## Text
───
Dann wirft RP die Frage auf, ob die große Zahl der Opfer Putins Herrschaft destabilisieren wird, indem ethnische und religiöse Spannungen in Russland und der ehemaligen UdSSR geschürt werden. Dies würde die Spaltung und Eroberung der Region erleichtern, die Macron und die Nato-Mächte durch ihr Eingreifen vor Ort in der Ukraine gegen Russland durchzusetzen hoffen. Wie die Unterstützung der Nato für den Völkermord in Gaza zeigt, ist dieser Krieg Teil einer reaktionären Offensive des Imperialismus in ganz Eurasien.
Somit wird deutlich, dass RP ihre Analysen vollständig im Rahmen der imperialistischen Politik entwickelt. RP geht weder auf die reaktionäre Rolle des Stalinismus ein, noch darauf, wie dessen Auflösung der Sowjetunion den imperialistischen Nato-Mächten den Weg für Kriege im gesamten Nahen Osten ebnete, noch auf den Zusammenhang zwischen Imperialismus und dem Aufstieg islamistischer Terrornetzwerke. Sie stützt ihre Opposition gegen das Putin-Regime nicht auf die trotzkistische Opposition gegen den Stalinismus, sondern auf eine pro-imperialistische Opposition gegen Russland.
RP leugnet weiter den aggressiven Charakter der neokolonialen Offensive der imperialistischen Nato-Mächte und behauptet fälschlicherweise, Washington wolle keinen Krieg. Die Gruppe schreibt:
Die Vereinigten Staaten wollen nicht länger die Rolle des Weltpolizisten spielen... In diesem heiklen Spagat, nicht schwach zu erscheinen, ohne eine Eskalation zu provozieren, reagierte die Biden-Regierung mit Angriffen auf 85 mit Teheran verbündete Ziele im Irak und in Syrien, hütete sich aber davor, den Iran direkt anzugreifen.
───
## Aufgabe
Prüfe, ob die folgenden Aussagen zum Text oben passen, und antworte jeweils mit Ja oder Nein. Belege jede Antwort mit den entscheidenden Worten aus dem Text im genauen Wortlaut.
(a) RP behauptet, Washington wolle keinen Krieg.
(b) In der zitierten Stelle heißt es, die Biden-Regierung habe den Iran direkt angegriffen.
(c) RP stützt ihre Opposition gegen das Putin-Regime auf die trotzkistische Opposition gegen den Stalinismus.

## Vorliegende Daten
───
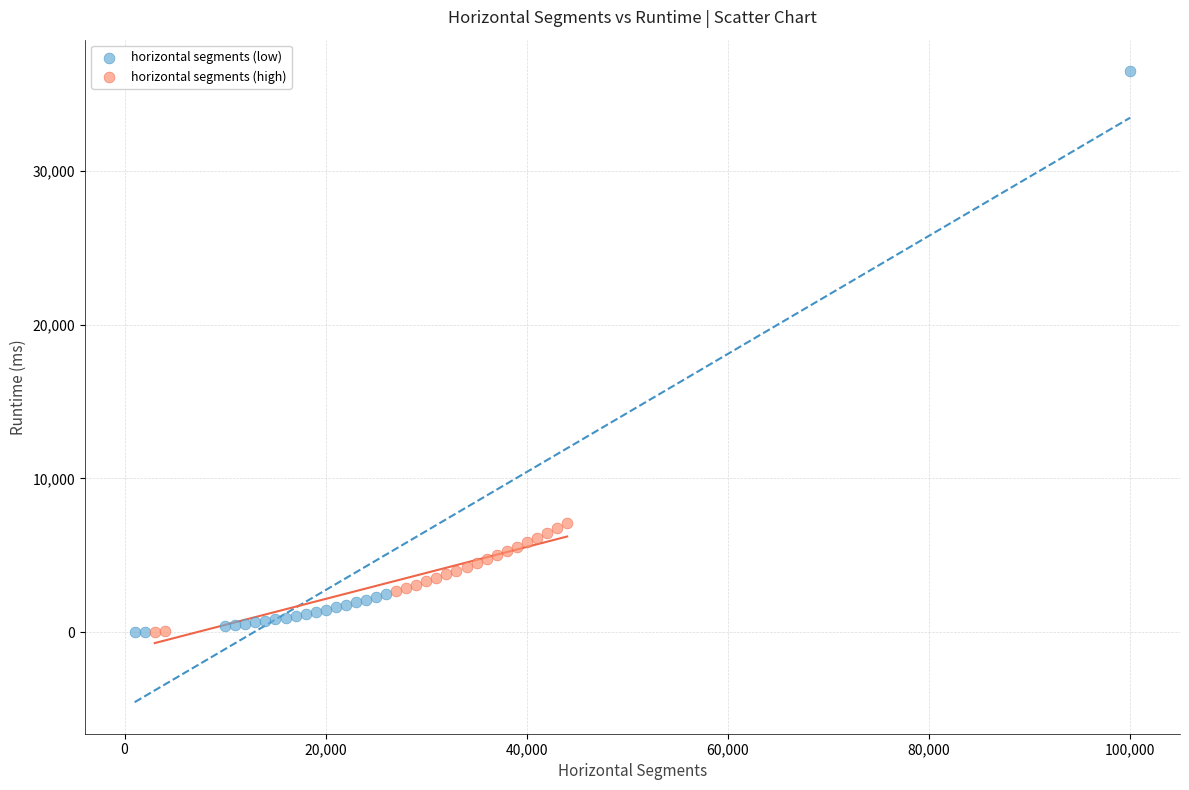

Which series contains the highest Y value?

horizontal segments (low)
───
## Deine Antwort
(a) Ja: „behauptet fälschlicherweise, Washington wolle keinen Krieg“
(b) Nein: „hütete sich aber davor, den Iran direkt anzugreifen“
(c) Nein: „nicht auf die trotzkistische Opposition gegen den Stalinismus, sondern auf eine pro-imperialistische Opposition gegen Russland“